Bratya, a young boy from Katakhali village, informed us about mobile recharge shops being used as points of pimping contacts of young girls to adult males. These numbers were used to call families under the pretext of arranged marriages, translating to trafficking.

It doesn’t help that child protection systems are not aware of this emerging risk and are therefore ill-equipped with the resources needed to address cyber-crimes. Moreover, legislative gaps and failure of systems to acknowledge cyber harm in rural India as a relevant issue has increased the risk.

Solutions

Governments across the world need to develop holistic solutions especially with a larger focus on prevention to address trafficking at its roots. Raising awareness of the dangers of trafficking amongst vulnerable children has saved millions of lives from being trafficked.

However, for a preventative model to be successful, it is important for local governments to work in collaboration with communities to develop a system that is actively owned and operated by community members and stakeholders. At the same time, it is also imperative for child protection systems to stay informed about contemporary modes of trafficking and equip themselves accordingly.

A preventative model adopted by Aangan showed a 56% increase in safety from harms like sex trafficking and labour trafficking amongst adolescent girls.

A parallel increased interface between police systems and community members increased awareness about legislation and access to social services. Accountability by government authorities to track migrating families improved documentation, decreased family separation, and has been instrumental in tracking down traffickers.
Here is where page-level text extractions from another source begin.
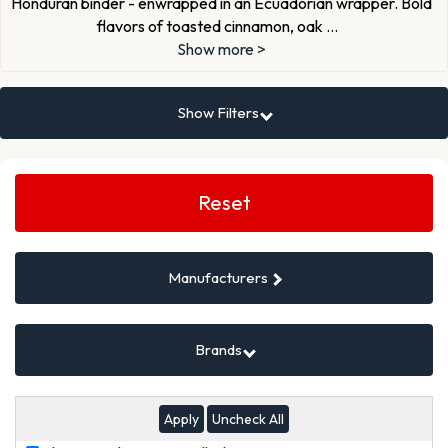
Honduran binder - enwrapped in an Ecuadorian wrapper. Bold
flavors of toasted cinnamon, oak
...
Show more >
Show Filters
Search
Filters
Reset
Manufacturers
Brands
Uncheck All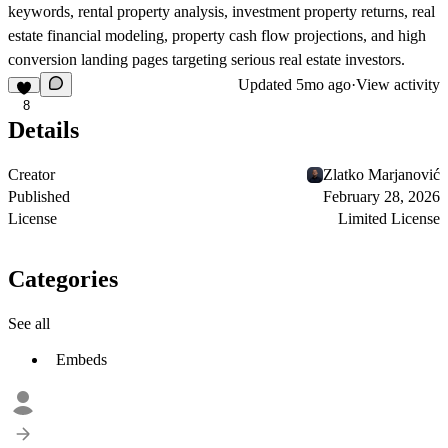
keywords, rental property analysis, investment property returns, real
estate financial modeling, property cash flow projections, and high
conversion landing pages targeting serious real estate investors.
Updated
5mo ago
·
View activity
8
Details
Creator
Zlatko Marjanović
Published
February 28, 2026
License
Limited License
Categories
See all
Embeds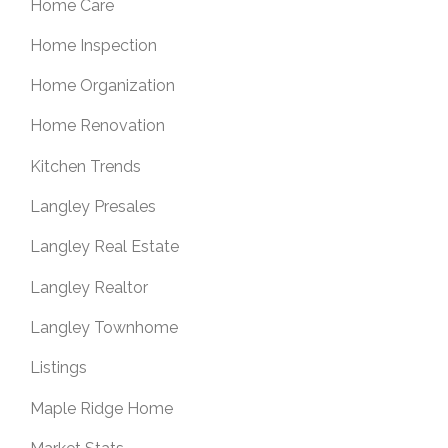
Home Care
Home Inspection
Home Organization
Home Renovation
Kitchen Trends
Langley Presales
Langley Real Estate
Langley Realtor
Langley Townhome
Listings
Maple Ridge Home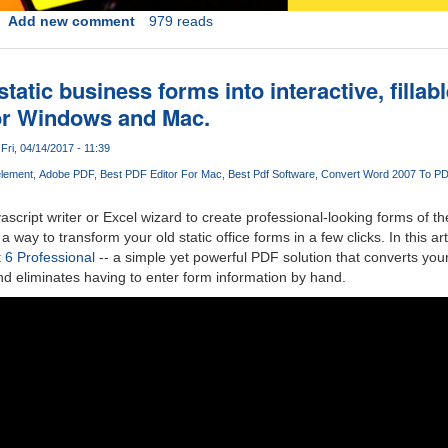
Add new comment
979 reads
tatic business forms into interactive, fillab
or Windows and Mac.
Fri, 04/14/2017 - 11:39
lement
Adobe PDF
Best PDF Editor For Mac
Best Pdf Software
Convert Word 2007 To P
ascript writer or Excel wizard to create professional-looking forms of t
way to transform your old static office forms in a few clicks. In this art
6 Professional
-- a simple yet powerful PDF solution that converts you
and eliminates having to enter form information by hand.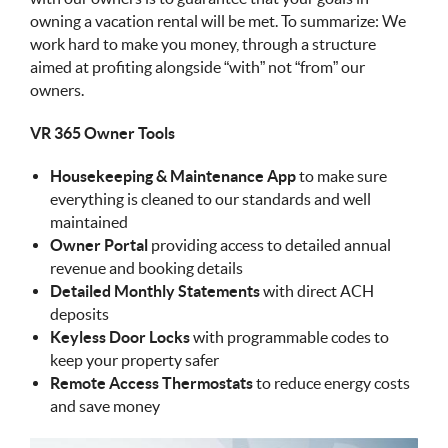
owning a vacation rental will be met. To summarize: We
work hard to make you money, through a structure
aimed at profiting alongside “with” not “from” our
owners.
VR 365 Owner Tools
Housekeeping & Maintenance App
to make sure
everything is cleaned to our standards and well
maintained
Owner Portal
providing access to detailed annual
revenue and booking details
Detailed Monthly Statements
with direct ACH
deposits
Keyless Door Locks
with programmable codes to
keep your property safer
Remote Access Thermostats
to reduce energy costs
and save money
Going forward increased social protection schemes for prevention and response to child protection shall be significant in bringing systemic changes.

*All names have been changed to maintain confidentiality

Soumashree Sen works as a Communications & Advocacy Associate at Aangan, a nonprofit committed to preventing child harm in India. Prior to this, she has worked with Voluntary Services Overseas, UK to improve access to healthcare amongst women and adolescents in Jharkhand.